Сердце мое наполнил леденящий холод, меня томила тоска, мысль цепенела, и напрасно воображение пыталось ее подхлестнуть — она была неспособна настроиться на более возвышенный лад. Отчего же это, подумал я, отчего меня так угнетает один только вид дома Ашеров? Я не находил разгадки и не мог справиться со смутными, непостижимыми образами, которые осаждали меня, пока я смотрел и размышлял. Оставалось утешаться мыслью, что, хотя иные сочетания самых простых предметов имеют над нами особенную власть, постичь природу этой власти мы еще не можем. Возможно, подумал я, стоит лишь под иным углом взглянуть на детали одной и той же картины — и гнетущее впечатление исчезнет. Поэтому я направил коня к обрывистому берегу угрюмого озера, чья недвижная черная гладь тускло мерцала у самого дома, и взглянул вниз — но опрокинутые, отраженные в воде серые тростники, ужасные остовы деревьев и безучастно глядящие окна заставили меня снова содрогнуться от чувства еще более тягостного, чем прежде.
Тем не менее, в этой обители печали мне предстояло провести несколько недель. Владелец дома, Родерик Ашер, в ранней юности был одним из моих близких друзей, но прошло уже много лет с тех пор, как мы виделись в последний раз. Несмотря на это, недавно я получил от него письмо — настолько бессвязное, полубезумное и настойчивое, что оно подразумевало только одну форму ответа — личный приезд. Каждая его строка дышала мучительной тревогой. Ашер писал об острых физических страданиях, о душевном расстройстве, которое угнетало его, и о том, как он жаждет повидаться со мной — своим лучшим и, больше того, единственным другом, как надеется, что радость побыть вместе со мной несколько облегчит его муки. В том же тоне было высказано еще многое другое — и я, ни секунды не колеблясь, откликнулся на призыв, который все же показался мне весьма необычным.

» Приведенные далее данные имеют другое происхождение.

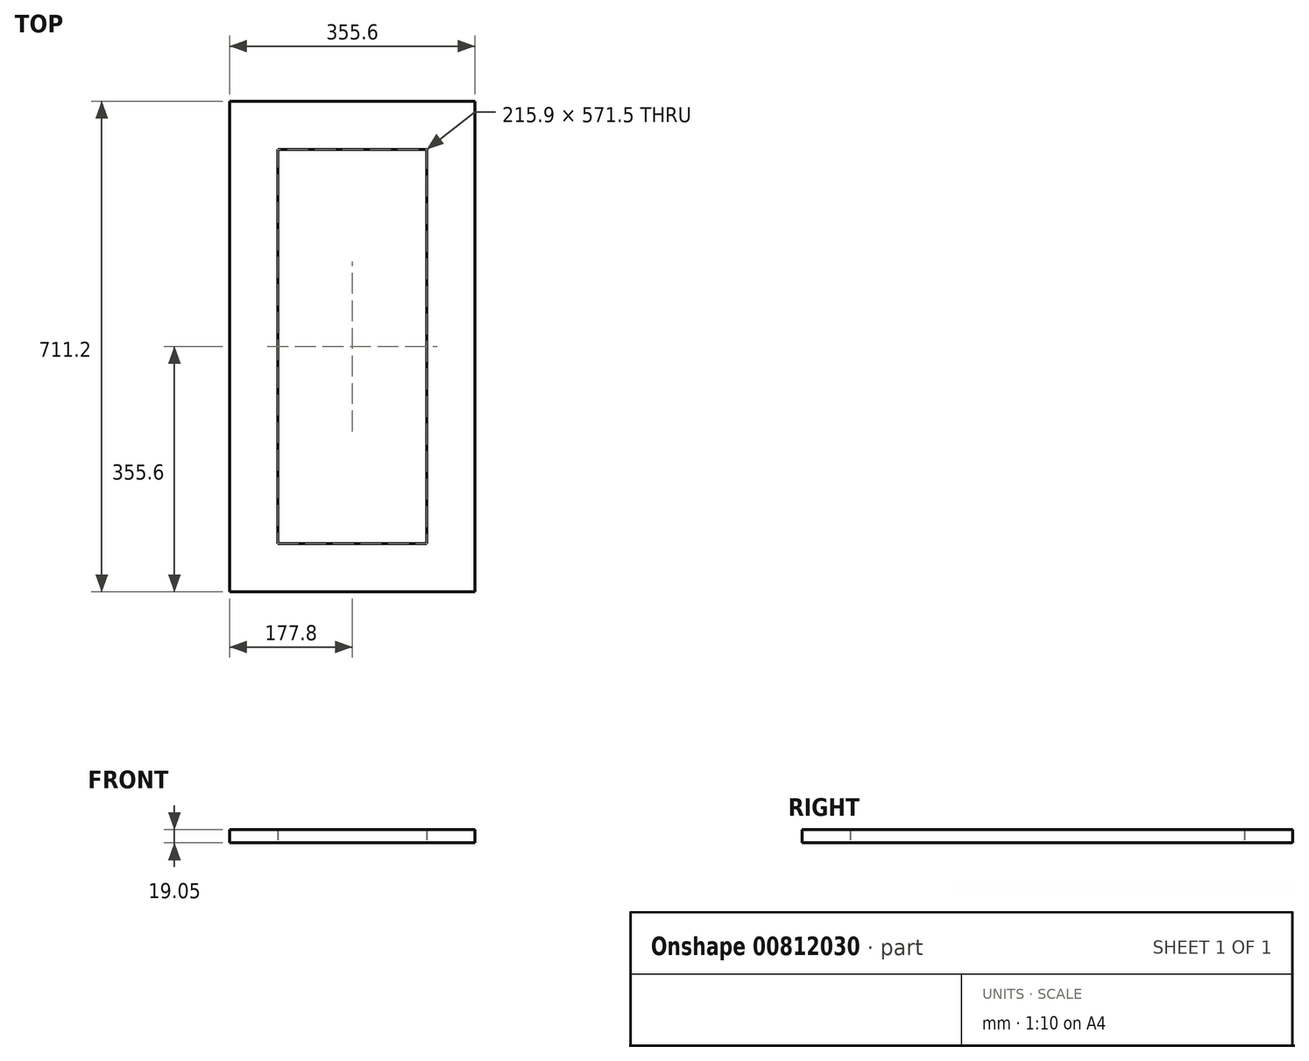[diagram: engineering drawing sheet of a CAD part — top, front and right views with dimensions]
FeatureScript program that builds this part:
annotation { "Feature Type Name" : "Feature", "Feature Type Description" : "" }
export const myFeature = defineFeature(function(context is Context, id is Id, definition is map)
    precondition{}
    {
        {
            var Q0;
            Q0=qCreatedBy(makeId("Top.planeOp"),FACE);
            var sketch = newSketch(context, id + "F0", { "sketchPlane" : qUnion([Q0])});
            skLineSegment(sketch, "E0.bottom", {"start": v(177.8, 355.6) * mm, "end": v(-177.8, 355.6) * mm});
            skLineSegment(sketch, "E0.top", {"start": v(177.8, -355.6) * mm, "end": v(-177.8, -355.6) * mm});
            skLineSegment(sketch, "E0.left", {"start": v(177.8, 355.6) * mm, "end": v(177.8, -355.6) * mm});
            skLineSegment(sketch, "E0.right", {"start": v(-177.8, 355.6) * mm, "end": v(-177.8, -355.6) * mm});
            skPoint(sketch, "E0.middle", {"position": v(0, 0) * mm});
            skLineSegment(sketch, "E1.bottom", {"start": v(107.95, 285.75) * mm, "end": v(-107.95, 285.75) * mm});
            skLineSegment(sketch, "E1.top", {"start": v(107.95, -285.75) * mm, "end": v(-107.95, -285.75) * mm});
            skLineSegment(sketch, "E1.left", {"start": v(107.95, 285.75) * mm, "end": v(107.95, -285.75) * mm});
            skLineSegment(sketch, "E1.right", {"start": v(-107.95, 285.75) * mm, "end": v(-107.95, -285.75) * mm});
            skSolve(sketch);
        }
        {
            var Q0;
            Q0=makeQuery(id+"F0.imprint","IMPRINT",FACE,{"disambiguationData":[TD([[makeQuery(id+"F0.imprint","IMPRINT",EDGE,{"derivedFrom":sQuery(id+"F0.wireOp",EDGE,"E0.bottom")}),1.0]])]});
            extrude(context, id + "F1", {"entities" : qUnion([Q0]), "depth" : 19.05 * mm, "offsetDistance" : 25.4 * mm});
        }
    });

Подростками мы действительно были закадычными друзьями, но, несмотря на это, я почти ничего не знал о моем друге. Он всегда был крайне сдержан. Знал я только, что его род, весьма древний, с незапамятных времен отличался особенной утонченностью чувств, которая проявлялась в творениях высокого искусства, а в недавнее время нашла выход в добрых делах, в непоказной щедрости, а также в увлечении музыкой: в этом семействе музыке предавались со страстью, предпочитая не общепризнанные произведения и доступные красоты, а сложность и изысканность. Также мне было известно одно примечательное обстоятельство: как ни стар был род Ашеров, это древо ни разу не дало жизнеспособной ветви; иными словами, род продолжался только по прямой линии, и, если не считать пустячных отклонений, так было всегда… Мысленно сопоставляя облик этого дома со славой, которая шла о его обитателях, и размышляя о том, как за века одно наложило свой отпечаток на другое, я думал: быть может, оттого, что не было боковых ветвей рода и родовое имение всегда передавалось вместе с именем только по прямой, от отца к сыну, прежнее название поместья в конце концов забылось, а его сменило новое, странное и двусмысленное. «Дом Ашеров» — так прозвали здешние поселяне и сам родовой замок, и его владельцев.